Les multiplicateurs budgétaires s’affaiblissent. Selon l’OFCE, 1 euro de dépense publique n’ajoute plus que 0,4 euro de PIB, contre 0,8 avant 2020. La politique industrielle reste fragmentée : 25 dispositifs d’aides coexistent, rendant la stratégie de réindustrialisation illisible. 15 milliards d’euros par an de subventions, dispersées, sont octroyés sans effet mesurable sur la productivité.

La sortie de crise passe par un relèvement de la croissance potentielle. Celui-ci suppose un accroissement du volume de travail, ce qui impliquerait soit une réduction du nombre de jours de congés, soit un allongement du temps de travail. Pour l’heure, ces options sont fermement rejetées. La restauration de la compétitivité et de la productivité exige un effort d’investissement productif privé accru : il devrait passer de 11 % à 13 % du PIB d’ici 2030. La R&D, le numérique et les technologies propres doivent devenir trois priorités.

Les pouvoirs publics devraient stabiliser les dépenses sociales en volume, alors qu’elles ont crû de +7,6 % depuis 2019. Le gouvernement devrait viser un retour du déficit public à 2 % du PIB afin de stabiliser la dette.

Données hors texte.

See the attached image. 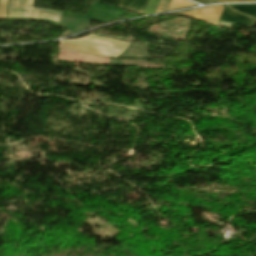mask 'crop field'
I'll use <instances>...</instances> for the list:
<instances>
[{
    "instance_id": "ac0d7876",
    "label": "crop field",
    "mask_w": 256,
    "mask_h": 256,
    "mask_svg": "<svg viewBox=\"0 0 256 256\" xmlns=\"http://www.w3.org/2000/svg\"><path fill=\"white\" fill-rule=\"evenodd\" d=\"M34 0H9L7 17L45 18L59 23L61 11L33 8Z\"/></svg>"
},
{
    "instance_id": "8a807250",
    "label": "crop field",
    "mask_w": 256,
    "mask_h": 256,
    "mask_svg": "<svg viewBox=\"0 0 256 256\" xmlns=\"http://www.w3.org/2000/svg\"><path fill=\"white\" fill-rule=\"evenodd\" d=\"M128 44V42L91 35L79 40L62 41L60 49L108 57H117L125 50Z\"/></svg>"
},
{
    "instance_id": "3316defc",
    "label": "crop field",
    "mask_w": 256,
    "mask_h": 256,
    "mask_svg": "<svg viewBox=\"0 0 256 256\" xmlns=\"http://www.w3.org/2000/svg\"><path fill=\"white\" fill-rule=\"evenodd\" d=\"M213 1H219V2H235L236 0H213Z\"/></svg>"
},
{
    "instance_id": "412701ff",
    "label": "crop field",
    "mask_w": 256,
    "mask_h": 256,
    "mask_svg": "<svg viewBox=\"0 0 256 256\" xmlns=\"http://www.w3.org/2000/svg\"><path fill=\"white\" fill-rule=\"evenodd\" d=\"M219 20L236 23V24H240L248 27H251L252 23L254 22V19L243 16L241 14H238L234 11H231L225 8L223 9Z\"/></svg>"
},
{
    "instance_id": "f4fd0767",
    "label": "crop field",
    "mask_w": 256,
    "mask_h": 256,
    "mask_svg": "<svg viewBox=\"0 0 256 256\" xmlns=\"http://www.w3.org/2000/svg\"><path fill=\"white\" fill-rule=\"evenodd\" d=\"M148 0H123L119 6L142 13Z\"/></svg>"
},
{
    "instance_id": "5a996713",
    "label": "crop field",
    "mask_w": 256,
    "mask_h": 256,
    "mask_svg": "<svg viewBox=\"0 0 256 256\" xmlns=\"http://www.w3.org/2000/svg\"><path fill=\"white\" fill-rule=\"evenodd\" d=\"M199 3H209V2H212V0H195Z\"/></svg>"
},
{
    "instance_id": "28ad6ade",
    "label": "crop field",
    "mask_w": 256,
    "mask_h": 256,
    "mask_svg": "<svg viewBox=\"0 0 256 256\" xmlns=\"http://www.w3.org/2000/svg\"><path fill=\"white\" fill-rule=\"evenodd\" d=\"M256 0H237L236 2H254Z\"/></svg>"
},
{
    "instance_id": "dd49c442",
    "label": "crop field",
    "mask_w": 256,
    "mask_h": 256,
    "mask_svg": "<svg viewBox=\"0 0 256 256\" xmlns=\"http://www.w3.org/2000/svg\"><path fill=\"white\" fill-rule=\"evenodd\" d=\"M229 7L256 16V5H228Z\"/></svg>"
},
{
    "instance_id": "34b2d1b8",
    "label": "crop field",
    "mask_w": 256,
    "mask_h": 256,
    "mask_svg": "<svg viewBox=\"0 0 256 256\" xmlns=\"http://www.w3.org/2000/svg\"><path fill=\"white\" fill-rule=\"evenodd\" d=\"M222 9H223L222 5H217V6L201 8V9L180 12V13H174V14L191 17L215 26Z\"/></svg>"
},
{
    "instance_id": "d8731c3e",
    "label": "crop field",
    "mask_w": 256,
    "mask_h": 256,
    "mask_svg": "<svg viewBox=\"0 0 256 256\" xmlns=\"http://www.w3.org/2000/svg\"><path fill=\"white\" fill-rule=\"evenodd\" d=\"M170 2L171 0H161L155 12L167 10Z\"/></svg>"
},
{
    "instance_id": "e52e79f7",
    "label": "crop field",
    "mask_w": 256,
    "mask_h": 256,
    "mask_svg": "<svg viewBox=\"0 0 256 256\" xmlns=\"http://www.w3.org/2000/svg\"><path fill=\"white\" fill-rule=\"evenodd\" d=\"M190 6H195V4L185 0H173L168 10L190 7Z\"/></svg>"
}]
</instances>
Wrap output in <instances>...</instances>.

Un véritable programme de simplification doit être engagé : aujourd’hui, plus de 400 000 normes s’appliquent aux entreprises. La France conserve des atouts — démographie moins dégradée que la moyenne de la zone euro, épargne abondante, infrastructures de qualité, secteurs dynamiques (aéronautique, défense, banques, assurances, tourisme) — mais ils ne suffisent plus à compenser ses faiblesses structurelles. Pour échapper à un déclin de plus en plus prégnant et à l’étau de la dette publique, la France doit se réconcilier avec la production et le risque.